Monday, Jul. 26, 1971
The First Casualty
POLITICS The First Casualty Harold Hughes raised the flag and no one saluted. Last week the U.S. Senator from Iowa accepted the obvious, announcing he had made a "clear-cut and irrevocable" decision not to seek the 1972 Democratic presidential nomination. A long shot in an already crowded field, Hughes became the first casualty of the politics of '72.
Hughes, 49, never formally announced his candidacy, but there were some who thought he just might catch on in the lackluster field of Democratic hopefuls. Big, broad-shouldered and ruggedly handsome, with a deep bass voice and the oratorical gifts to go along with it, he seemed a natural. Moreover, his sincerity and concern were genuine.
Seances. A reformed alcoholic gone on to the Governor's mansion and the Senate, Hughes never got off the ground as a presidential candidate. His Gallup poll rating was 2%, and even this meager rating was suspect since he is often confused with Tycoon Howard Hughes.

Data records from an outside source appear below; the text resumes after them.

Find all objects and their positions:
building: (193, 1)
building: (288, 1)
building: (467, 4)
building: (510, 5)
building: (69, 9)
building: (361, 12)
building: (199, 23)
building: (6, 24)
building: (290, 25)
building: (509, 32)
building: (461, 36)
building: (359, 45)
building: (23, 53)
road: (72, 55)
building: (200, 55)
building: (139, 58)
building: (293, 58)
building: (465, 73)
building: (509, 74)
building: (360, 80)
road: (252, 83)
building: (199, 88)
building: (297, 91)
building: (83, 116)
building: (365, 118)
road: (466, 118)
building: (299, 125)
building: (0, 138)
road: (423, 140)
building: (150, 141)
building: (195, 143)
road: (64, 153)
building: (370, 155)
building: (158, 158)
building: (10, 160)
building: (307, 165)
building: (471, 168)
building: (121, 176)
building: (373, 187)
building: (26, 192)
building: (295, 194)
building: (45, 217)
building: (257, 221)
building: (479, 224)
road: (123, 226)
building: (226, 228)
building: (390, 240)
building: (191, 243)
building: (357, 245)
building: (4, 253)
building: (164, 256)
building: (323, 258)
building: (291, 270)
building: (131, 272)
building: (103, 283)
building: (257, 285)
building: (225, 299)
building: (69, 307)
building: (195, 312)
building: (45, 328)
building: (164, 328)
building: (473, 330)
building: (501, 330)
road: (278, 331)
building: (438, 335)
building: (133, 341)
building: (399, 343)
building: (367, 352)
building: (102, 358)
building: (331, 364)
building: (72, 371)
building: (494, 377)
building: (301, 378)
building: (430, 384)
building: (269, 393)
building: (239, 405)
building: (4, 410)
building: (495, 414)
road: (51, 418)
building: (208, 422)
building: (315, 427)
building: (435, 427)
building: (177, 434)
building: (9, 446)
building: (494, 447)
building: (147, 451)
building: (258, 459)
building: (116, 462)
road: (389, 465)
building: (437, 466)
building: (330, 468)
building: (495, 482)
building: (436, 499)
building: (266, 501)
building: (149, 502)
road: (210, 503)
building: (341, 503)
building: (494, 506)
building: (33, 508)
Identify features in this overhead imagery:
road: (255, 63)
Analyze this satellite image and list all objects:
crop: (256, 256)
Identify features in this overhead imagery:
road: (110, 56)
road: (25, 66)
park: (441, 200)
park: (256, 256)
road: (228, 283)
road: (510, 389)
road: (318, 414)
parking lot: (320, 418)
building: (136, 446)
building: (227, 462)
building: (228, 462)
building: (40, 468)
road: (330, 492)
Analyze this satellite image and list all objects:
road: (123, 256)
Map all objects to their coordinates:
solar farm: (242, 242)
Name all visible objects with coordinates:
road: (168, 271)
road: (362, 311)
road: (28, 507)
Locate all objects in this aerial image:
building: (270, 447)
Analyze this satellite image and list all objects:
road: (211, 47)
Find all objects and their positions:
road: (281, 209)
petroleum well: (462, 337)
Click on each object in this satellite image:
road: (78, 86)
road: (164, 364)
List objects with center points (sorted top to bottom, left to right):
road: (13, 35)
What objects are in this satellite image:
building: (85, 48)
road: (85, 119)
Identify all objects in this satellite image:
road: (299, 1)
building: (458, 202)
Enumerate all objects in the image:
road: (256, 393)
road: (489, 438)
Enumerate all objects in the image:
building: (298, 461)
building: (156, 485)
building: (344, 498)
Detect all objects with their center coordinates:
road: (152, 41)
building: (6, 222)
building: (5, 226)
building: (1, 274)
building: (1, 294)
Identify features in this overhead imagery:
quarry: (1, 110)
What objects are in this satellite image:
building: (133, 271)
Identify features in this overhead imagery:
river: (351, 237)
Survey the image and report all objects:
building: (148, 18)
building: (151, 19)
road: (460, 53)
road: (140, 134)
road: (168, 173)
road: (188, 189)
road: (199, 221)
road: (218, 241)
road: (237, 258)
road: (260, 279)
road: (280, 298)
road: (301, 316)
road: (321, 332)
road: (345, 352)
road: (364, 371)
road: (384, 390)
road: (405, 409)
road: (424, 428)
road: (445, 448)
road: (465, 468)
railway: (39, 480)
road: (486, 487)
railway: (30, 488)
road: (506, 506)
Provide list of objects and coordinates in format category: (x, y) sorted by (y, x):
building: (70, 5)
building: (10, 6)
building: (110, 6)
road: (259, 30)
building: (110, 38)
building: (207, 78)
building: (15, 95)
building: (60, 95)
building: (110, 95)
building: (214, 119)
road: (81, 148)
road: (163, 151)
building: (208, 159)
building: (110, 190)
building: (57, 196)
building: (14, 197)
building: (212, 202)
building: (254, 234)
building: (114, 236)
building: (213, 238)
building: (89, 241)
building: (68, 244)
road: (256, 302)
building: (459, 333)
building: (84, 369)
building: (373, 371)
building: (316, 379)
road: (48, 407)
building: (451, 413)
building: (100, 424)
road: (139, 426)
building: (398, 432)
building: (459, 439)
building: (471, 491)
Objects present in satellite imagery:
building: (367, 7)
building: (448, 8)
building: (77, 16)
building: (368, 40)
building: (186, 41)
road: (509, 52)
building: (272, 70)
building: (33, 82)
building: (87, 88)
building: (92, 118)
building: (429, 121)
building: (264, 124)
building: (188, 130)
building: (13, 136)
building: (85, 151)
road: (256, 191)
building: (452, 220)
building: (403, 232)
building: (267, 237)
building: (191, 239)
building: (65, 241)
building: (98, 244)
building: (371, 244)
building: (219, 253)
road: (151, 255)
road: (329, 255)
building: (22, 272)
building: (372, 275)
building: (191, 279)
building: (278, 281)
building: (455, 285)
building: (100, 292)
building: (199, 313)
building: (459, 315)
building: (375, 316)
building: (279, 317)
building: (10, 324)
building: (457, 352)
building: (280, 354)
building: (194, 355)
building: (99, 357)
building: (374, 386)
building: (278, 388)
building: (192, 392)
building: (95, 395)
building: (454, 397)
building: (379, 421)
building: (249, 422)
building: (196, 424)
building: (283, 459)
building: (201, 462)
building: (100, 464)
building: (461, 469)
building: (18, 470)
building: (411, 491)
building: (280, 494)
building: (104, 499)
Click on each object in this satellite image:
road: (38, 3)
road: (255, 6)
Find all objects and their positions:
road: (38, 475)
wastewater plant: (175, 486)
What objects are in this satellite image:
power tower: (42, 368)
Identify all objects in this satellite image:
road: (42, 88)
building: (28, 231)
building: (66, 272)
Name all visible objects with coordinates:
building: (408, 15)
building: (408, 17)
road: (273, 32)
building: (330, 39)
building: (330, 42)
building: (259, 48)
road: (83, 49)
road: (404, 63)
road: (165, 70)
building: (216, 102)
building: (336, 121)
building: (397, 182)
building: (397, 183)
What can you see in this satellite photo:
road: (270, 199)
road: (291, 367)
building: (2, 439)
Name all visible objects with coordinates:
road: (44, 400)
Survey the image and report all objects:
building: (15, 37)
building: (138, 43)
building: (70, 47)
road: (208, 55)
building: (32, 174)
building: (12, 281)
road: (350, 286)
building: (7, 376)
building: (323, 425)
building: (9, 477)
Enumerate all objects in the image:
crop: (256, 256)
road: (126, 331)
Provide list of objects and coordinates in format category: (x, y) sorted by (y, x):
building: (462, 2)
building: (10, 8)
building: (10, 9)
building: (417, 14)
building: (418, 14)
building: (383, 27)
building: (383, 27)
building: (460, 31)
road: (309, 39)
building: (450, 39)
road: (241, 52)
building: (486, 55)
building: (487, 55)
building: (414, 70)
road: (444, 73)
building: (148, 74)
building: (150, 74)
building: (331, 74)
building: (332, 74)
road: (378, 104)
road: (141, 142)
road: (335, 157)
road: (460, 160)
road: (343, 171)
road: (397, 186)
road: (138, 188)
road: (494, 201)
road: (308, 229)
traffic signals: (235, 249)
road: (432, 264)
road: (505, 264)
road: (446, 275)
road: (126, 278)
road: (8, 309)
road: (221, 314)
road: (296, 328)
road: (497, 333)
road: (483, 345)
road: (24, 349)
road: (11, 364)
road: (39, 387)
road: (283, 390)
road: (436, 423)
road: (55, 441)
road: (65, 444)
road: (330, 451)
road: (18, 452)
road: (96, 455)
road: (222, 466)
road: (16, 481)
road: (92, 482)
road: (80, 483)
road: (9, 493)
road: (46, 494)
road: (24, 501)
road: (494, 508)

But the crucial blow may well have been Hughes' unusual beliefs, which in recent months have become a matter of increasing press scrutiny. Hughes is a Methodist lay minister who believes in faith healing, extrasensory perception and spiritualism. He has attended seances, and believes that at one of them he was able to communicate with the spirit of a brother killed in an automobile accident. Hughes intimates knew that the end was near when the Senator consented to a long newspaper interview two weeks ago that explored his beliefs.
Hughes' withdrawal will have minimum impact on the campaign because he has such a small estate to divide. Taken almost as lightly is the candidacy, announced late last week, of Oklahoma Senator Fred Harris. Harris' most valid claim to the position is that he presided, none too successfully, over the Democratic National Committee in the darkest days after 1968. But he has no real strength on the national stage and is in political hot water in his home state.
Still, Harris was included when current National Committee Chairman Larry O'Brien last week called together the other candidates to hammer out primary spending limitations. The party is still $9.3 million in debt from '68, and all the hopefuls are suffering from money troubles. There is also the danger of the candidates exhausting themselves campaigning and cutting one another up in public to Nixon's ultimate profit. Such harsh realities undoubtedly aided the group in reaching an agreement to limit TV and radio spending to 5-c- per 1968 registered voter (Democrat and Republican) in each of the primary states, or a total of $2.8 million per candidate for all the 20-plus primaries looming ahead. How many of the Democratic hopefuls can raise that much remains to be seen.